### Action item
When the listing below reaches the line that has "thumb cmc: (398, 401)", start reproducing exactly; stop after the line that has "thumb cmc: (289, 455)", and drop the pictures.
____ Data shown
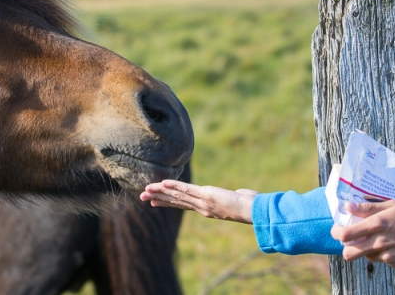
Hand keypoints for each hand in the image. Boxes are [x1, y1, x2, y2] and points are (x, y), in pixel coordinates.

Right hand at [140, 180, 258, 223]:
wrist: (252, 210)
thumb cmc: (250, 205)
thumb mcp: (238, 199)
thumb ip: (236, 196)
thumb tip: (242, 193)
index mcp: (206, 208)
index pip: (182, 204)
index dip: (167, 202)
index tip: (154, 202)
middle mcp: (201, 207)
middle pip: (175, 201)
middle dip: (158, 198)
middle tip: (142, 197)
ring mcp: (202, 202)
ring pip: (177, 195)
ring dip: (161, 192)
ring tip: (146, 190)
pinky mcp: (206, 195)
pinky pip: (186, 190)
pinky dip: (174, 186)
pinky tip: (162, 183)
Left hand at [330, 200, 394, 268]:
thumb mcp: (393, 204)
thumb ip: (369, 207)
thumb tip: (348, 206)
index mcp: (378, 224)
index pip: (345, 235)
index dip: (336, 232)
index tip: (338, 227)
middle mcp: (380, 242)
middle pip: (349, 254)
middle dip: (346, 245)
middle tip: (351, 236)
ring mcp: (387, 256)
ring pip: (364, 256)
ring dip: (364, 247)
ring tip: (376, 235)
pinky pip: (380, 259)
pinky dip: (380, 251)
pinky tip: (392, 241)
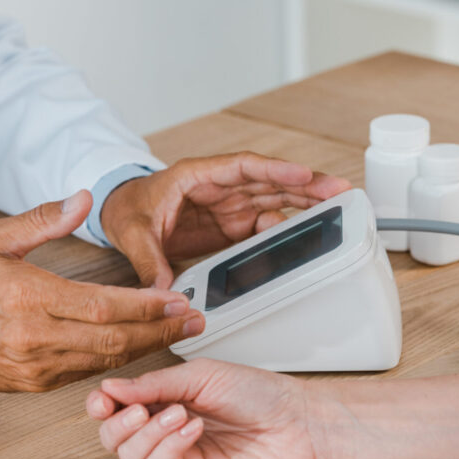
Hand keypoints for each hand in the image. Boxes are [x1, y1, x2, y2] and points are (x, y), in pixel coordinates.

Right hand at [0, 191, 205, 391]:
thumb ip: (43, 219)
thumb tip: (84, 197)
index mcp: (30, 299)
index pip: (103, 306)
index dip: (146, 306)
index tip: (179, 299)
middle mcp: (37, 338)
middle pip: (114, 339)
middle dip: (161, 330)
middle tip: (196, 319)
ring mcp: (37, 366)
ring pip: (106, 361)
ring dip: (148, 348)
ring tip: (181, 333)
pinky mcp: (36, 384)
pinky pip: (87, 373)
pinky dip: (118, 361)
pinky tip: (142, 347)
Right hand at [86, 359, 329, 458]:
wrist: (295, 420)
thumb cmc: (259, 392)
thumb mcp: (203, 374)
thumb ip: (156, 383)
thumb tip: (111, 387)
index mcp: (166, 394)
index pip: (117, 404)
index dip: (101, 404)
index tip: (102, 398)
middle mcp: (166, 423)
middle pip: (114, 435)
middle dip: (117, 423)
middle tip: (139, 410)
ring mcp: (178, 450)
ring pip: (132, 455)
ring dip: (149, 433)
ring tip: (179, 413)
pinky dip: (170, 446)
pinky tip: (192, 429)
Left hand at [99, 152, 350, 287]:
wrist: (120, 211)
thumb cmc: (126, 209)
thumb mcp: (132, 232)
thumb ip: (148, 260)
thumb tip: (162, 290)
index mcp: (198, 176)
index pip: (243, 168)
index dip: (275, 170)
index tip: (303, 175)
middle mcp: (220, 187)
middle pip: (270, 181)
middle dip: (305, 184)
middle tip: (339, 189)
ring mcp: (230, 205)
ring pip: (275, 198)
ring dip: (304, 201)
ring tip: (336, 206)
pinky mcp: (232, 224)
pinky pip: (265, 223)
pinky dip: (286, 228)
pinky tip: (305, 236)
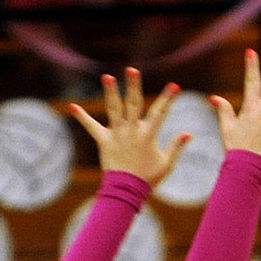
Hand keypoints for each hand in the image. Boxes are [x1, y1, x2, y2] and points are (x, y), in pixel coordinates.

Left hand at [69, 68, 189, 187]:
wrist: (127, 191)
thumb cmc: (149, 178)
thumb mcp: (166, 163)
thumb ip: (176, 147)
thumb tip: (188, 133)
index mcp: (148, 135)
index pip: (160, 112)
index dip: (168, 98)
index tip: (175, 86)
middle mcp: (132, 131)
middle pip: (134, 104)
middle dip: (133, 86)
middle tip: (132, 69)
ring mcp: (117, 135)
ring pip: (113, 109)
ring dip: (110, 92)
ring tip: (107, 76)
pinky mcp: (104, 141)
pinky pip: (91, 127)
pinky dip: (82, 117)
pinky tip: (72, 106)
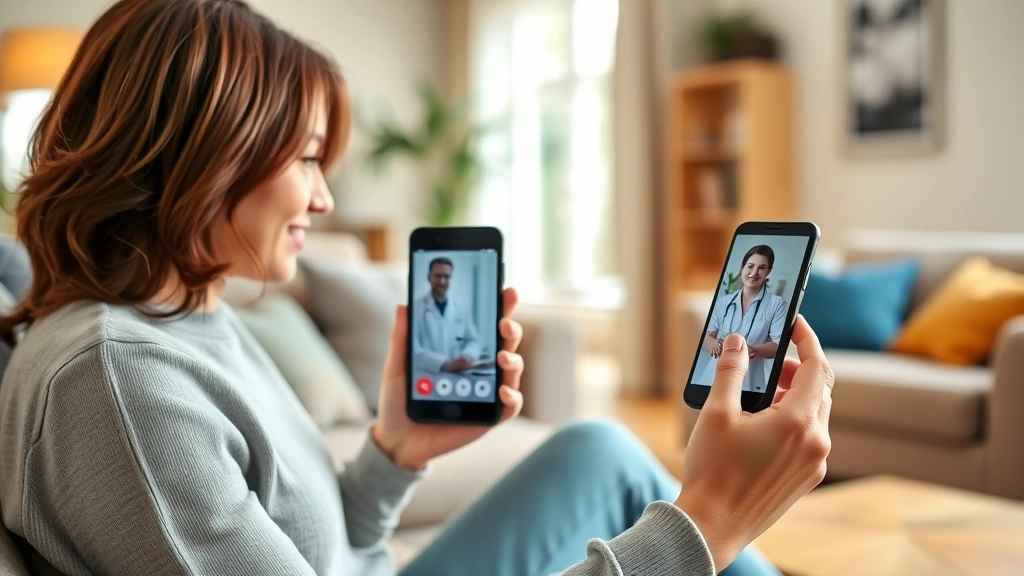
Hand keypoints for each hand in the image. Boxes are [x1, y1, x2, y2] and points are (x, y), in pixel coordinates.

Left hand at [371, 288, 524, 470]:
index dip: (501, 308)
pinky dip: (512, 397)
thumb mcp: (398, 367)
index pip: (487, 326)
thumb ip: (402, 338)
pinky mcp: (489, 417)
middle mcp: (481, 370)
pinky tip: (502, 391)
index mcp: (463, 352)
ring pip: (513, 370)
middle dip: (511, 329)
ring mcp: (488, 393)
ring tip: (501, 357)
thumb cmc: (398, 401)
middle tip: (504, 324)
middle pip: (507, 343)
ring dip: (513, 360)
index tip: (506, 291)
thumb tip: (403, 305)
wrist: (396, 440)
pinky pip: (510, 405)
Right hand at [675, 316, 833, 571]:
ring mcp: (814, 464)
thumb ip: (731, 372)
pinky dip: (793, 421)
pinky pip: (810, 438)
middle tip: (766, 362)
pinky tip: (761, 424)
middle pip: (819, 390)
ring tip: (758, 394)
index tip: (794, 324)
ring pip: (815, 414)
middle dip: (795, 369)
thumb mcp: (716, 413)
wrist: (712, 526)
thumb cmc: (713, 471)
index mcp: (797, 422)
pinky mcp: (806, 479)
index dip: (806, 340)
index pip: (816, 367)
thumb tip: (738, 342)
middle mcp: (815, 442)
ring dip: (793, 396)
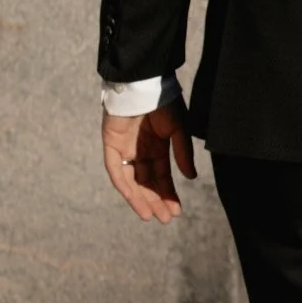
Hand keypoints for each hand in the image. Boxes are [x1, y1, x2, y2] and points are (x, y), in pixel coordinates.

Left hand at [103, 99, 196, 221]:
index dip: (169, 193)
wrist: (142, 83)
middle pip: (147, 183)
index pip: (162, 176)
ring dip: (140, 199)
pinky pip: (116, 170)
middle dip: (156, 200)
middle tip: (166, 219)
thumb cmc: (162, 101)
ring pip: (132, 181)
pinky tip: (134, 199)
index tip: (177, 211)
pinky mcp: (111, 145)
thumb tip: (191, 178)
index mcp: (157, 146)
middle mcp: (140, 151)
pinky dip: (125, 186)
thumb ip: (183, 153)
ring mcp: (124, 149)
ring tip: (151, 216)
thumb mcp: (179, 129)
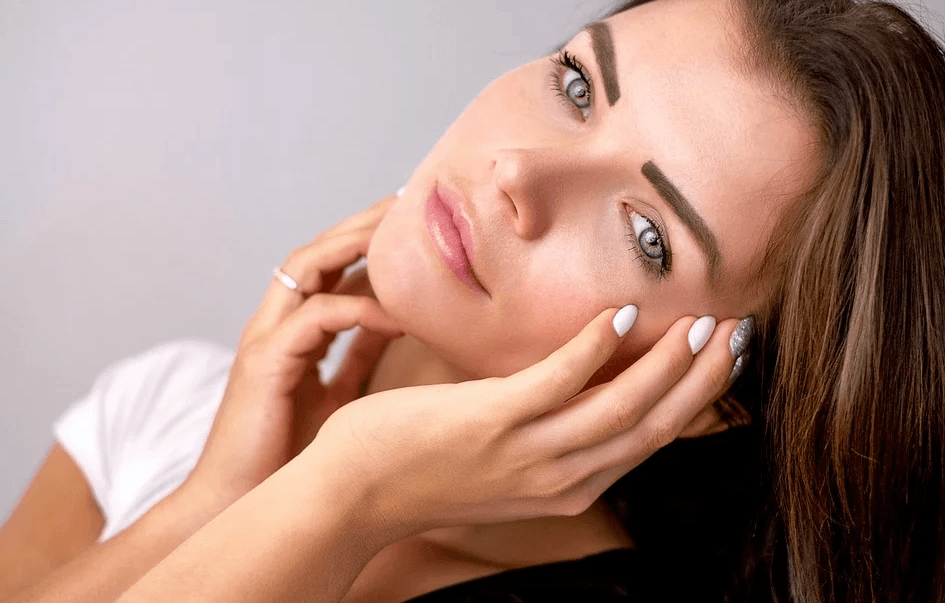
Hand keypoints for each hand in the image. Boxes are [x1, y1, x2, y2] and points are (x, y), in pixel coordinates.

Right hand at [182, 195, 403, 510]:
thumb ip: (358, 355)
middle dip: (362, 224)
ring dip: (355, 245)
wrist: (238, 505)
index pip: (327, 265)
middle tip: (409, 204)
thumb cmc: (289, 455)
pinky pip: (316, 318)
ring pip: (306, 267)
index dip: (365, 239)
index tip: (410, 223)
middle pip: (317, 251)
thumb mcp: (337, 393)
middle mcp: (274, 323)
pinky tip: (396, 314)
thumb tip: (397, 325)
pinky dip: (358, 309)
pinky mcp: (265, 363)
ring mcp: (265, 339)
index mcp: (291, 328)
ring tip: (401, 233)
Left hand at [309, 308, 740, 542]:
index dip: (696, 397)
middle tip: (738, 330)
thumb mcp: (509, 459)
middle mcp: (560, 478)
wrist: (356, 492)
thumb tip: (587, 379)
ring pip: (618, 408)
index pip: (650, 439)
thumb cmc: (429, 465)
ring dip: (668, 363)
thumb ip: (553, 428)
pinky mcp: (490, 422)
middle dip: (702, 379)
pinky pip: (556, 384)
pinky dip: (596, 349)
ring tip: (701, 321)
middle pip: (652, 426)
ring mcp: (527, 453)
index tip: (726, 355)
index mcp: (569, 484)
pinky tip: (621, 316)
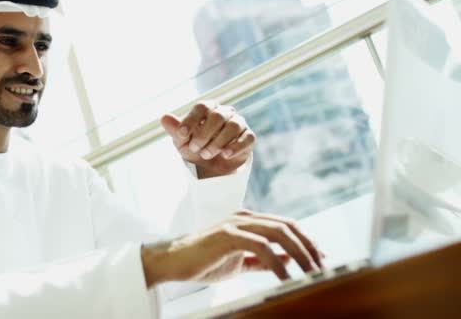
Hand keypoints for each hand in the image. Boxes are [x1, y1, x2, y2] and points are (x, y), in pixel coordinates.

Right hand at [141, 210, 323, 287]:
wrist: (172, 262)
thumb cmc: (204, 261)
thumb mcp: (240, 261)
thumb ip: (263, 259)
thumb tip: (287, 261)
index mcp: (248, 220)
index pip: (286, 225)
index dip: (306, 240)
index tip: (321, 257)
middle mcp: (245, 217)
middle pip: (287, 226)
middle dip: (308, 247)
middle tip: (322, 267)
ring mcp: (236, 223)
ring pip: (278, 233)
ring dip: (299, 254)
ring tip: (310, 273)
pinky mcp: (227, 234)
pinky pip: (261, 247)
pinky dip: (277, 264)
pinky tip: (286, 278)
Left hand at [161, 101, 254, 178]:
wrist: (212, 169)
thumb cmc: (196, 149)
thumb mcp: (182, 142)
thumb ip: (176, 130)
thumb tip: (163, 117)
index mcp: (208, 109)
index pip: (202, 107)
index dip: (191, 120)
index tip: (181, 135)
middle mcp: (225, 112)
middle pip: (218, 116)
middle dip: (204, 134)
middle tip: (195, 148)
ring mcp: (239, 123)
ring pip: (233, 126)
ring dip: (218, 142)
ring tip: (207, 154)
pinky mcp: (248, 137)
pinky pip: (247, 138)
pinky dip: (236, 146)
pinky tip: (225, 155)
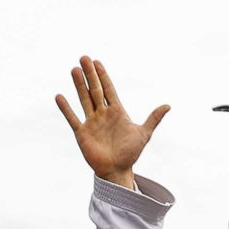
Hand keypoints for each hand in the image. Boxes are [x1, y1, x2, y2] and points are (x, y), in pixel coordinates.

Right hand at [54, 56, 168, 188]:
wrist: (118, 171)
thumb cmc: (130, 153)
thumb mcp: (143, 134)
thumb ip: (153, 119)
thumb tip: (168, 105)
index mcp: (116, 112)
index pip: (108, 89)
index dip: (103, 75)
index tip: (97, 62)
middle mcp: (102, 114)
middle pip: (95, 90)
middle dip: (90, 74)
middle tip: (84, 58)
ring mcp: (91, 122)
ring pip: (84, 99)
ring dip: (79, 85)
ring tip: (74, 70)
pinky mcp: (82, 133)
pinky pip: (73, 118)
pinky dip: (66, 108)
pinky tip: (59, 96)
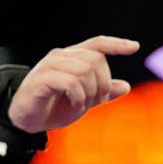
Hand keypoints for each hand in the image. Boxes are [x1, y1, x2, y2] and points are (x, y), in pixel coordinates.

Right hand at [8, 35, 139, 132]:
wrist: (27, 120)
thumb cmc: (54, 106)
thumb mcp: (85, 101)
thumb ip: (103, 93)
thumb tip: (125, 86)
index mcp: (73, 57)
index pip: (97, 43)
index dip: (116, 44)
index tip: (135, 47)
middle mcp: (62, 56)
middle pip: (96, 60)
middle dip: (102, 84)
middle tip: (96, 101)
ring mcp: (50, 65)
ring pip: (85, 70)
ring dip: (90, 92)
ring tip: (81, 105)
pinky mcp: (42, 78)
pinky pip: (71, 82)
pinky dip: (78, 97)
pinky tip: (74, 105)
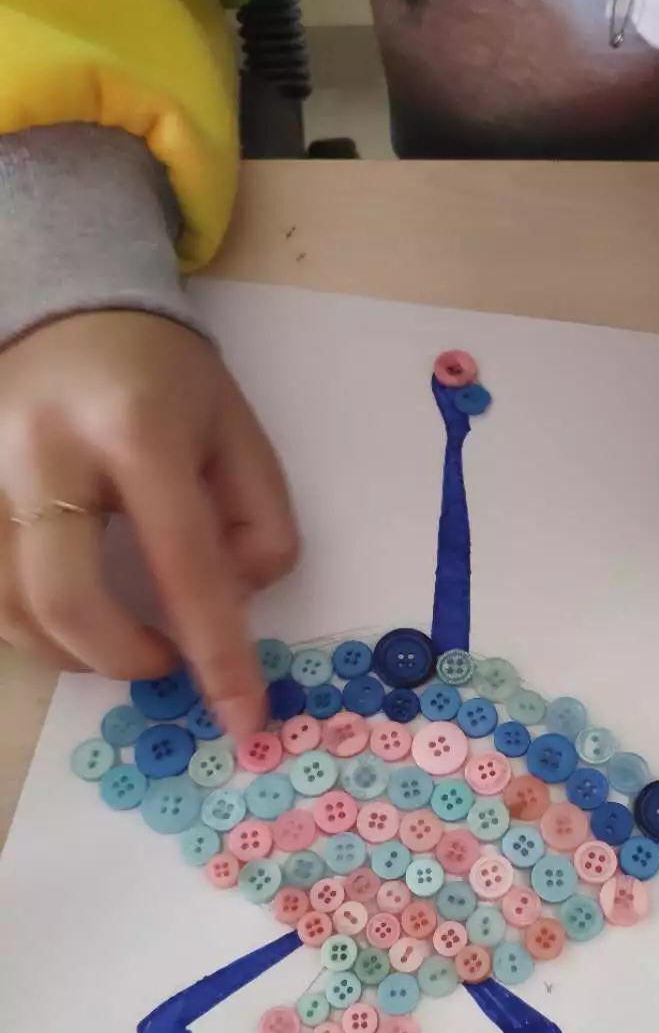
________
### Response area
thumb cmc: (398, 401)
middle tip: (504, 324)
middle pip: (507, 343)
ring dip: (513, 360)
index tip: (506, 291)
thumb tip: (403, 305)
wrist: (396, 440)
pinky pip: (510, 405)
Right hand at [675, 316, 833, 571]:
ring mcp: (814, 464)
thumb ip: (731, 372)
pinky dip: (793, 421)
pinky pip: (810, 438)
middle tip: (766, 362)
pinky tip: (761, 424)
middle pip: (819, 390)
ring tip: (758, 394)
index tip: (794, 324)
ring pip: (815, 414)
middle dip: (795, 369)
thumb mcp: (716, 413)
wrist: (712, 526)
thumb cmc: (713, 471)
index mcp: (797, 422)
pinky mcp: (806, 479)
index dip: (806, 340)
index pip: (816, 367)
thumb tip: (738, 342)
middle mcp: (815, 442)
ring dip: (793, 396)
Hand keypoints for each hand in the image. Boxes are [x1, y1, x2, y2] and points are (x, y), in pixel coordinates.

Left hand at [103, 99, 196, 221]:
index dip: (169, 193)
wrist: (142, 83)
middle pip: (147, 183)
index pip: (162, 176)
ring dip: (140, 199)
pinky pip: (116, 170)
middle dip: (156, 200)
middle tip: (166, 219)
thumb cmc: (162, 101)
ring pip: (132, 181)
pinky tip: (134, 199)
index tip: (177, 211)
pinky mcp: (111, 145)
thumb tip: (191, 178)
index mcp: (157, 146)
middle mcp: (140, 151)
pinky dip: (125, 186)
thumb ip: (183, 153)
ring mcp: (124, 149)
ring tip: (151, 216)
thumb mcp: (179, 129)
Hand keypoints for each hand in the image. Boxes are [x1, y1, x2, y2] and points are (x, y), in pixel coordinates.

Right hand at [182, 195, 403, 510]:
thumb ip: (358, 355)
middle dip: (362, 224)
ring dip: (355, 245)
wrist: (238, 505)
index pip: (327, 265)
middle tip: (409, 204)
thumb cmc: (289, 455)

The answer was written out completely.